We make it to the park. Small victory! The kids are off playing and I am tucking baby wipes in the back of my shoes because otherwise I think the boys will be hauling me back in that wagon. This, like everything else today takes a slight turn for the worse.  No real reason why.  Nothing major.  It's just one of those days.  I load everyone back up and begin hobbling with my tucked in butt wipes back home.  Pass another neighbor who smiles and must wonder what the hell is hanging out of the back of my shoes. 

Addison gets an itch on her right thigh.  Apparently this means that leg can no longer pedal.  So now we are amusing ourselves with how to go forward using only one pedal.  Let me tell you - it's REALLY fast.  I can feel whatever "mild" cleanser is on these wipes slowly seeping into my raw blisters and I am barely holding it together people.  Pepper all this with conversations such as,

"Mom, what is that on the sidewalk?"
"Sidewalk chalk, just like what you have". 
"I don't think it is". 
"Pretty sure that it is, Addison. Why don't you think it is?" 
"Well, I don't think it is because it doesn't look like fun".
"Why doesn't it look like fun?"
"They didn't do good drawings with it" 
"Well, what's fun to you might not be what someone else thinks is fun and everyone draws things differently"
"I think they just CRUSHED the chalk"

Into the house.  Time for ballet.  Get the kids snacks.  Get her dressed.  Grab some toys to keep the boys busy.  We're OUT.  But you see, it's never that simple.  Because eating snacks is no fun when you can just play with the food.  And telling extremely detailed stories leaves no time to chew.  Going to the bathroom before we leave takes at a bare minimum 20 requests.  Bare minimum.  Chasing and pinning the boys down to get their shoes on steals another 10 minutes.  Where did Addison go?  Oh, changing her outfit again and collecting Strawberry Shortcakes for the car ride.  What time is it?  Shoot!  We need to be in the car NOW.  Wait, where did Lucas and Evan go?

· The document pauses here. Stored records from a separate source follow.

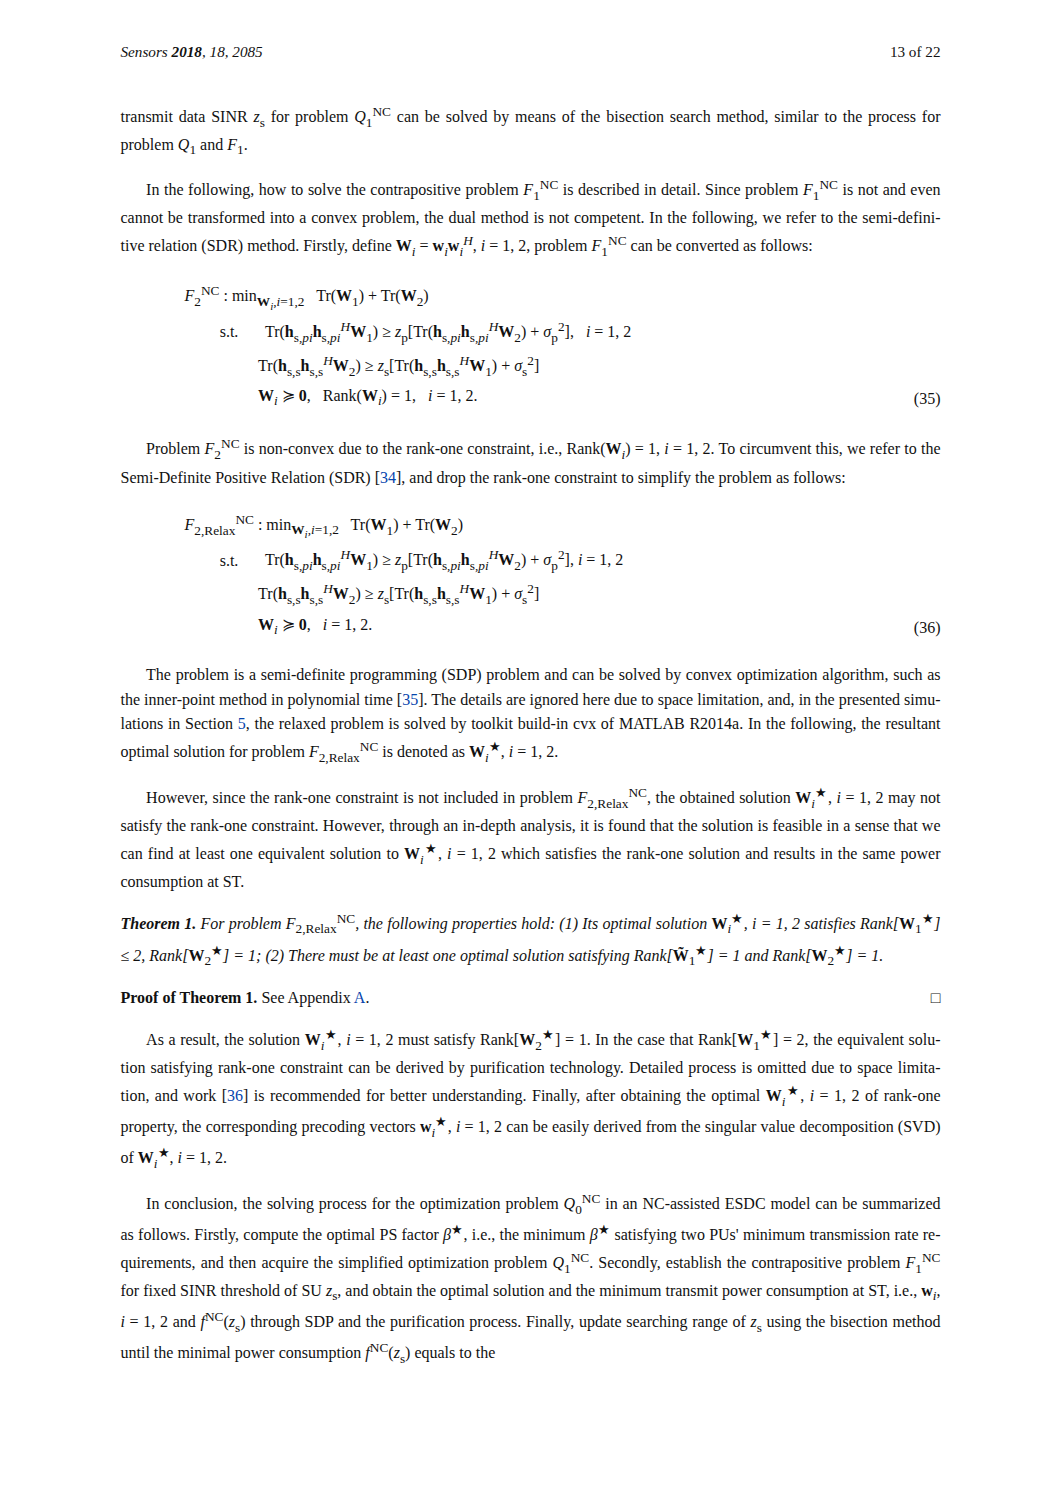Sensors 2018, 18, 2085 13 of 22
transmit data SINR zs for problem Q1NC can be solved by means of the bisection search method, similar to the process for problem Q1 and F1.
In the following, how to solve the contrapositive problem F1NC is described in detail. Since problem F1NC is not and even cannot be transformed into a convex problem, the dual method is not competent. In the following, we refer to the semi-definitive relation (SDR) method. Firstly, define Wi = wiwiH, i = 1, 2, problem F1NC can be converted as follows:
F2NC : minWi,i=1,2 Tr(W1) + Tr(W2) s.t. Tr(hs,pihs,piHW1) ≥ zp[Tr(hs,pihs,piHW2) + σp2], i = 1, 2 Tr(hs,shs,sHW2) ≥ zs[Tr(hs,shs,sHW1) + σs2] Wi ≽ 0, Rank(Wi) = 1, i = 1, 2.
(35)
Problem F2NC is non-convex due to the rank-one constraint, i.e., Rank(Wi) = 1, i = 1, 2. To circumvent this, we refer to the Semi-Definite Positive Relation (SDR) [34], and drop the rank-one constraint to simplify the problem as follows:
F2,RelaxNC : minWi,i=1,2 Tr(W1) + Tr(W2) s.t. Tr(hs,pihs,piHW1) ≥ zp[Tr(hs,pihs,piHW2) + σp2], i = 1, 2 Tr(hs,shs,sHW2) ≥ zs[Tr(hs,shs,sHW1) + σs2] Wi ≽ 0, i = 1, 2.
(36)
The problem is a semi-definite programming (SDP) problem and can be solved by convex optimization algorithm, such as the inner-point method in polynomial time [35]. The details are ignored here due to space limitation, and, in the presented simulations in Section 5, the relaxed problem is solved by toolkit build-in cvx of MATLAB R2014a. In the following, the resultant optimal solution for problem F2,RelaxNC is denoted as Wi★, i = 1, 2.
However, since the rank-one constraint is not included in problem F2,RelaxNC, the obtained solution Wi★, i = 1, 2 may not satisfy the rank-one constraint. However, through an in-depth analysis, it is found that the solution is feasible in a sense that we can find at least one equivalent solution to Wi★, i = 1, 2 which satisfies the rank-one solution and results in the same power consumption at ST.
Theorem 1. For problem F2,RelaxNC, the following properties hold: (1) Its optimal solution Wi★, i = 1, 2 satisfies Rank[W1★] ≤ 2, Rank[W2★] = 1; (2) There must be at least one optimal solution satisfying Rank[W̃1★] = 1 and Rank[W2★] = 1.
Proof of Theorem 1. See Appendix A. □
As a result, the solution Wi★, i = 1, 2 must satisfy Rank[W2★] = 1. In the case that Rank[W1★] = 2, the equivalent solution satisfying rank-one constraint can be derived by purification technology. Detailed process is omitted due to space limitation, and work [36] is recommended for better understanding. Finally, after obtaining the optimal Wi★, i = 1, 2 of rank-one property, the corresponding precoding vectors wi★, i = 1, 2 can be easily derived from the singular value decomposition (SVD) of Wi★, i = 1, 2.
In conclusion, the solving process for the optimization problem Q0NC in an NC-assisted ESDC model can be summarized as follows. Firstly, compute the optimal PS factor β★, i.e., the minimum β★ satisfying two PUs' minimum transmission rate requirements, and then acquire the simplified optimization problem Q1NC. Secondly, establish the contrapositive problem F1NC for fixed SINR threshold of SU zs, and obtain the optimal solution and the minimum transmit power consumption at ST, i.e., wi, i = 1, 2 and fNC(zs) through SDP and the purification process. Finally, update searching range of zs using the bisection method until the minimal power consumption fNC(zs) equals to the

The car ride. Ahhh, everyone is held my hostage.  I turn on the radio.  A few minutes to listen to a song I like and pretend I am not driving a minivan.  Well, that would be nice.  But you see, Addison is in the very back of the van playing 1000 questions with me and I can not hear her with the radio on.  Lucas and Evan play this new fun game of fighting over who claims each and every truck we pass.  Or they just all talk on top of each other.  Looks like it's back to "Wheels on the Bus"... and I am slipping into a deeper insanity.

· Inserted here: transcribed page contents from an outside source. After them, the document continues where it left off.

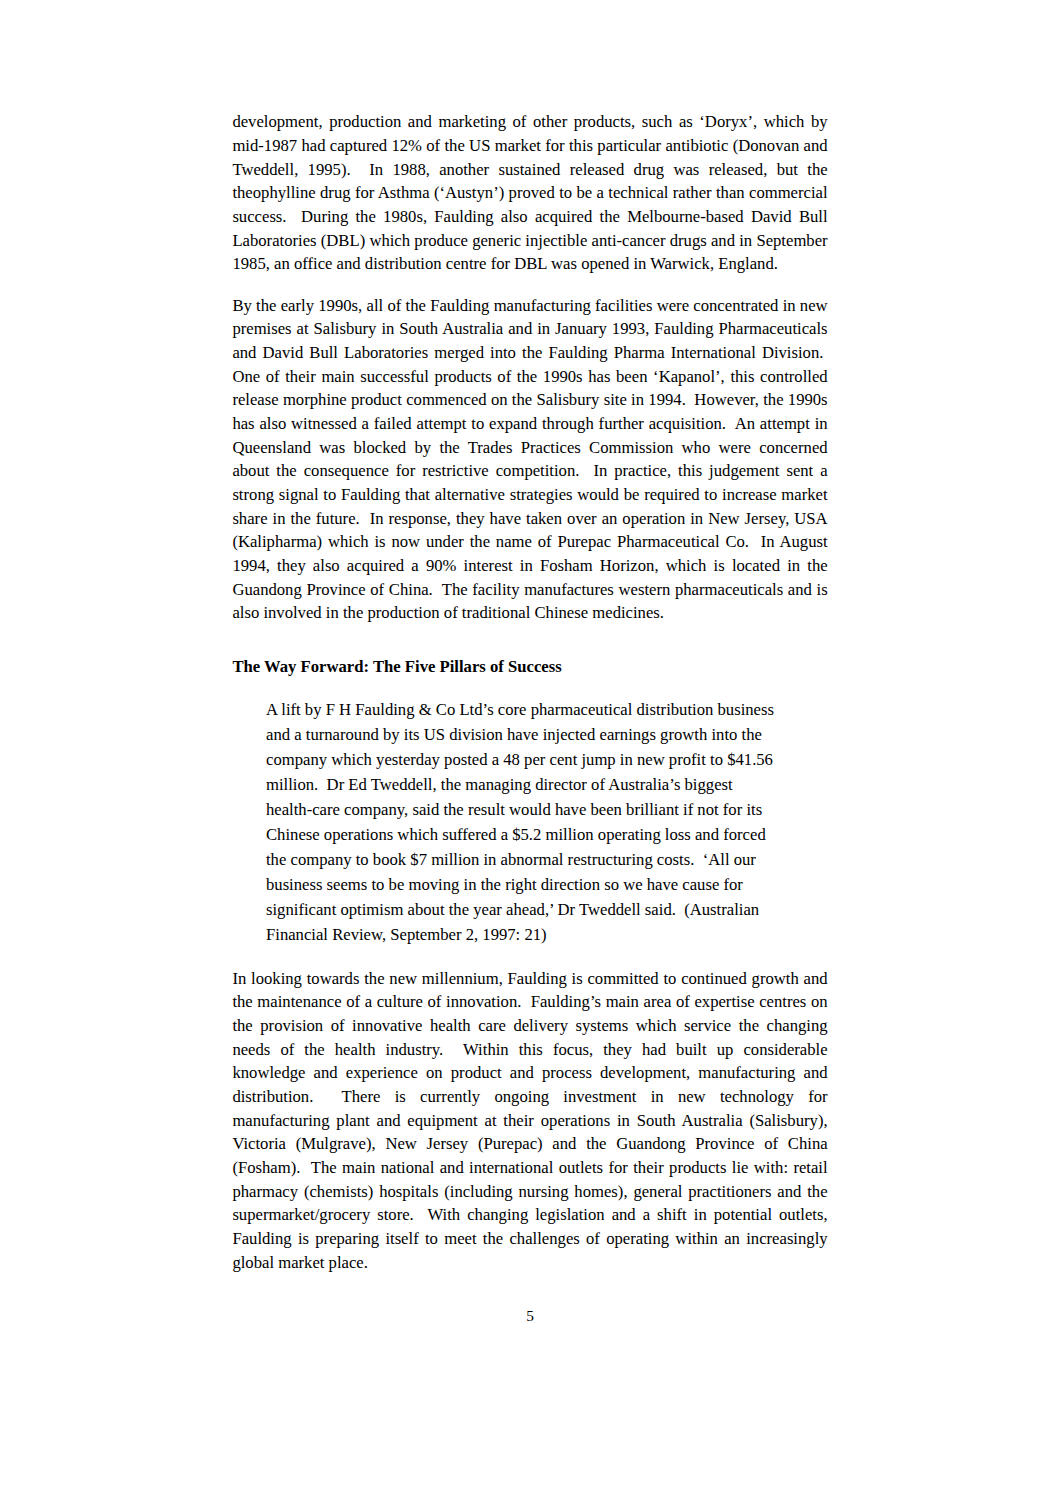development, production and marketing of other products, such as ‘Doryx’, which by mid-1987 had captured 12% of the US market for this particular antibiotic (Donovan and Tweddell, 1995). In 1988, another sustained released drug was released, but the theophylline drug for Asthma (‘Austyn’) proved to be a technical rather than commercial success. During the 1980s, Faulding also acquired the Melbourne-based David Bull Laboratories (DBL) which produce generic injectible anti-cancer drugs and in September 1985, an office and distribution centre for DBL was opened in Warwick, England.
By the early 1990s, all of the Faulding manufacturing facilities were concentrated in new premises at Salisbury in South Australia and in January 1993, Faulding Pharmaceuticals and David Bull Laboratories merged into the Faulding Pharma International Division. One of their main successful products of the 1990s has been ‘Kapanol’, this controlled release morphine product commenced on the Salisbury site in 1994. However, the 1990s has also witnessed a failed attempt to expand through further acquisition. An attempt in Queensland was blocked by the Trades Practices Commission who were concerned about the consequence for restrictive competition. In practice, this judgement sent a strong signal to Faulding that alternative strategies would be required to increase market share in the future. In response, they have taken over an operation in New Jersey, USA (Kalipharma) which is now under the name of Purepac Pharmaceutical Co. In August 1994, they also acquired a 90% interest in Fosham Horizon, which is located in the Guandong Province of China. The facility manufactures western pharmaceuticals and is also involved in the production of traditional Chinese medicines.
The Way Forward: The Five Pillars of Success
A lift by F H Faulding & Co Ltd’s core pharmaceutical distribution business and a turnaround by its US division have injected earnings growth into the company which yesterday posted a 48 per cent jump in new profit to $41.56 million. Dr Ed Tweddell, the managing director of Australia’s biggest health-care company, said the result would have been brilliant if not for its Chinese operations which suffered a $5.2 million operating loss and forced the company to book $7 million in abnormal restructuring costs. ‘All our business seems to be moving in the right direction so we have cause for significant optimism about the year ahead,’ Dr Tweddell said. (Australian Financial Review, September 2, 1997: 21)
In looking towards the new millennium, Faulding is committed to continued growth and the maintenance of a culture of innovation. Faulding’s main area of expertise centres on the provision of innovative health care delivery systems which service the changing needs of the health industry. Within this focus, they had built up considerable knowledge and experience on product and process development, manufacturing and distribution. There is currently ongoing investment in new technology for manufacturing plant and equipment at their operations in South Australia (Salisbury), Victoria (Mulgrave), New Jersey (Purepac) and the Guandong Province of China (Fosham). The main national and international outlets for their products lie with: retail pharmacy (chemists) hospitals (including nursing homes), general practitioners and the supermarket/grocery store. With changing legislation and a shift in potential outlets, Faulding is preparing itself to meet the challenges of operating within an increasingly global market place.
5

Now let's just briefly visit ballet class if you will.  45 mins of bored toddlers watching their sister or in tonight's case passing God awful gas every 5 minutes.  Did that kid just crap his pants? Oh no!  Just my kid farting!  No worries!  Sorry!  Not sure what they ate!

So you see - sometimes I meet all of this with grace and humor and love and other times, God bless them - I just want a straight jacket!!